Provided data
◆ ◆ ◆
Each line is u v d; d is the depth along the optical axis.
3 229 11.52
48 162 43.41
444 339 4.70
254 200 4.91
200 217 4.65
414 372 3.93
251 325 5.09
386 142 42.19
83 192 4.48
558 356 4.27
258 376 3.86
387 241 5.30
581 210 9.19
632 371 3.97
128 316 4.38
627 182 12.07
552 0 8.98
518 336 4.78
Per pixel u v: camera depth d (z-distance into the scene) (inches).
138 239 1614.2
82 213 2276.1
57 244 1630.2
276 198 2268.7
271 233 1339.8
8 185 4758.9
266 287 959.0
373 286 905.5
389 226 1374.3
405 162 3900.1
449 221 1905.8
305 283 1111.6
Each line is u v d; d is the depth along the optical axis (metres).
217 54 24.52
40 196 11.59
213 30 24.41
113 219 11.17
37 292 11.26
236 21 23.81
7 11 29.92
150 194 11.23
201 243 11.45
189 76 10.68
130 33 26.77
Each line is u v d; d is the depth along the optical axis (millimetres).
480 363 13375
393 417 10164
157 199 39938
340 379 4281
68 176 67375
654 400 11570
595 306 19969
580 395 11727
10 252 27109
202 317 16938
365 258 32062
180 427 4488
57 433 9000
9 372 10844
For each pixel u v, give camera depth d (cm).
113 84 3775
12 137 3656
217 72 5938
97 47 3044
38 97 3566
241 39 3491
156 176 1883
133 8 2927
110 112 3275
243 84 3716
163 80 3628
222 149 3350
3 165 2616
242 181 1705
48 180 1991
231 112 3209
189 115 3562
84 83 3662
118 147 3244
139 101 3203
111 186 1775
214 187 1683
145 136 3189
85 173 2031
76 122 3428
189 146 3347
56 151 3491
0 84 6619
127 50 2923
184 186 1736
◆ ◆ ◆
The lines from the top of the data above down to the line containing "201 243 11.45" are to be copied exactly; no other line should appear.

Each line is u v d; d is the depth along the optical axis.
3 229 11.52
48 162 43.41
444 339 4.70
254 200 4.91
200 217 4.65
414 372 3.93
251 325 5.09
386 142 42.19
83 192 4.48
558 356 4.27
258 376 3.86
387 241 5.30
581 210 9.19
632 371 3.97
128 316 4.38
627 182 12.07
552 0 8.98
518 336 4.78
Per pixel u v: camera depth d (z-distance into the scene) (inches).
138 239 1614.2
82 213 2276.1
57 244 1630.2
276 198 2268.7
271 233 1339.8
8 185 4758.9
266 287 959.0
373 286 905.5
389 226 1374.3
405 162 3900.1
449 221 1905.8
305 283 1111.6
Each line is u v d; d is the depth along the optical axis (metres).
217 54 24.52
40 196 11.59
213 30 24.41
113 219 11.17
37 292 11.26
236 21 23.81
7 11 29.92
150 194 11.23
201 243 11.45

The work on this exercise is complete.